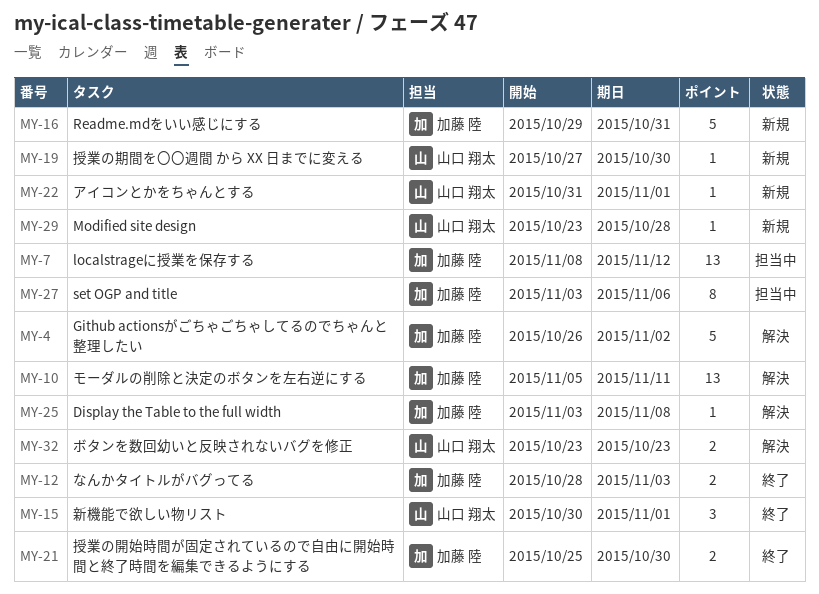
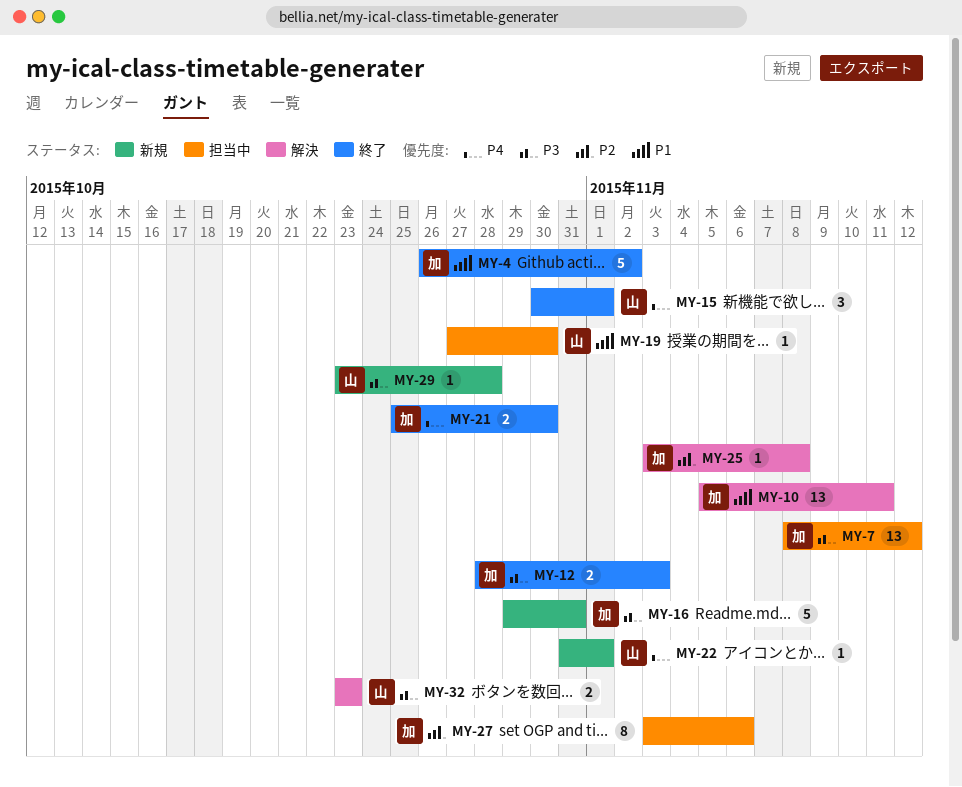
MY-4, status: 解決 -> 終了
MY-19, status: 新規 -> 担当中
..........
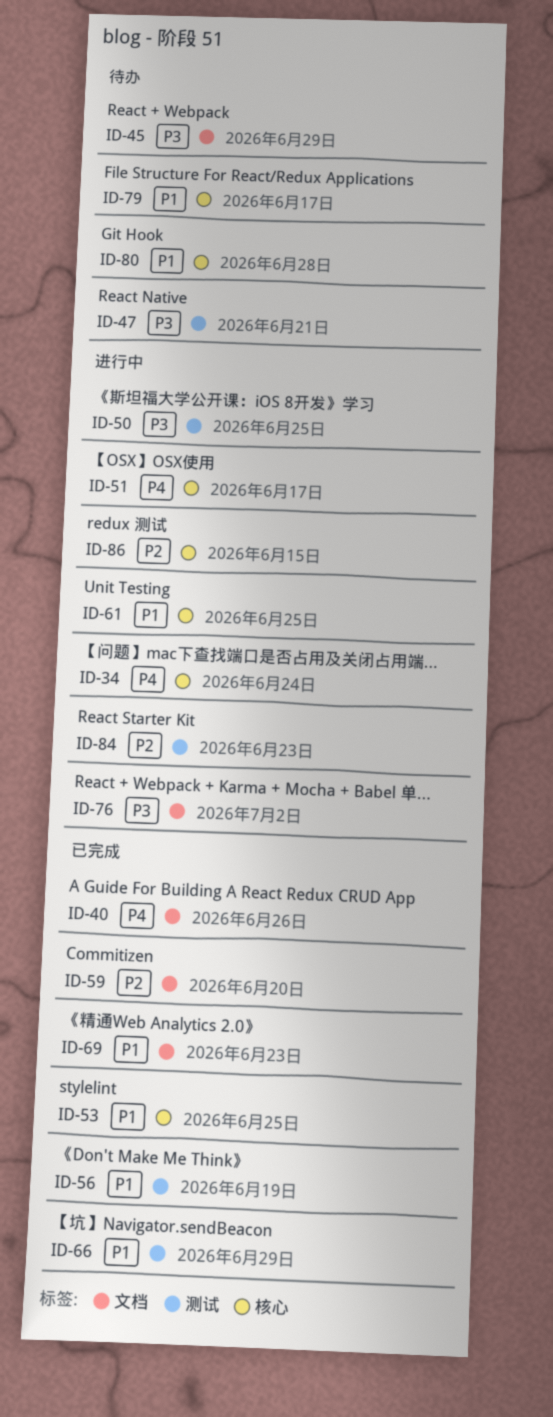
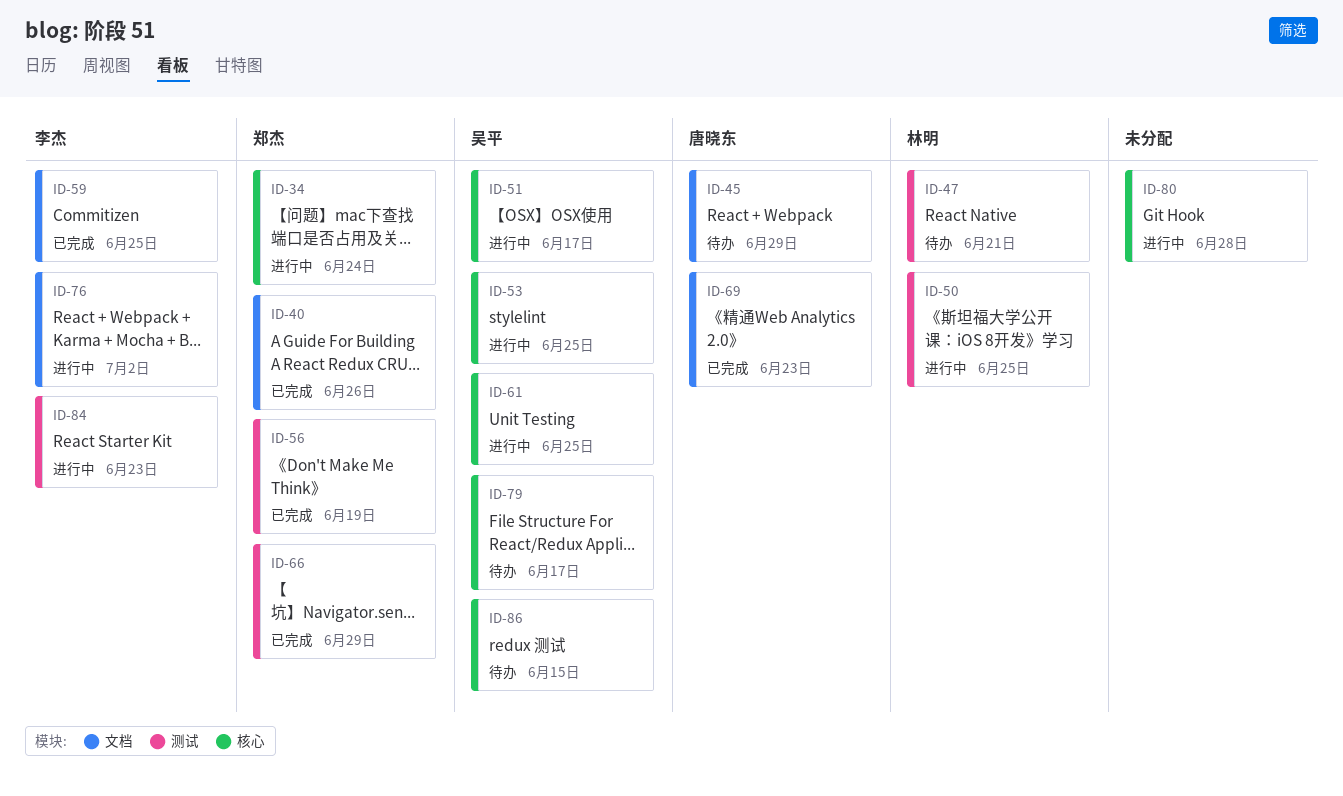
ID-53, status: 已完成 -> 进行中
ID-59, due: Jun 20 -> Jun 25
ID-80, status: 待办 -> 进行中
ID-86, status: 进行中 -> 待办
..........
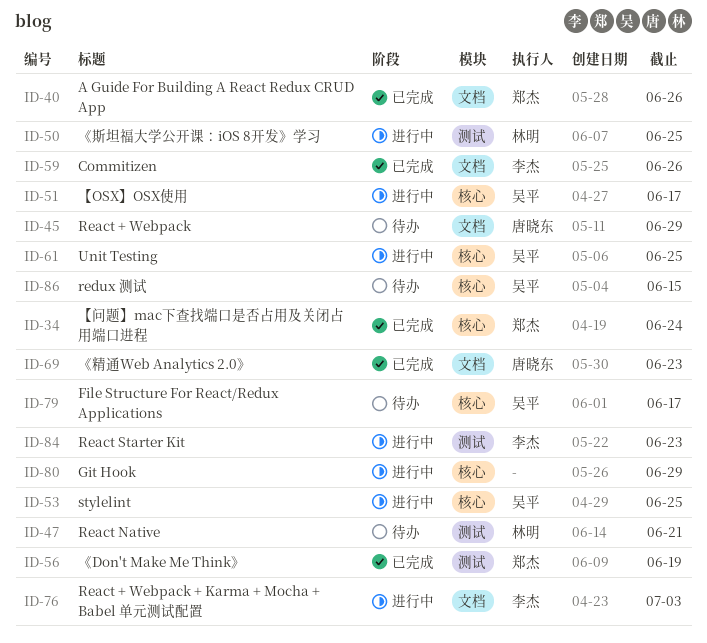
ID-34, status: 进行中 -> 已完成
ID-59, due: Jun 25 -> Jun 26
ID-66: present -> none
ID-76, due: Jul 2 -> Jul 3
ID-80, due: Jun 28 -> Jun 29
..........
* Task brief *
Using the material above, return every line that holds the string "status".

* Answer for the task *
MY-4, status: 解決 -> 終了
MY-19, status: 新規 -> 担当中
ID-53, status: 已完成 -> 进行中
ID-80, status: 待办 -> 进行中
ID-86, status: 进行中 -> 待办
ID-34, status: 进行中 -> 已完成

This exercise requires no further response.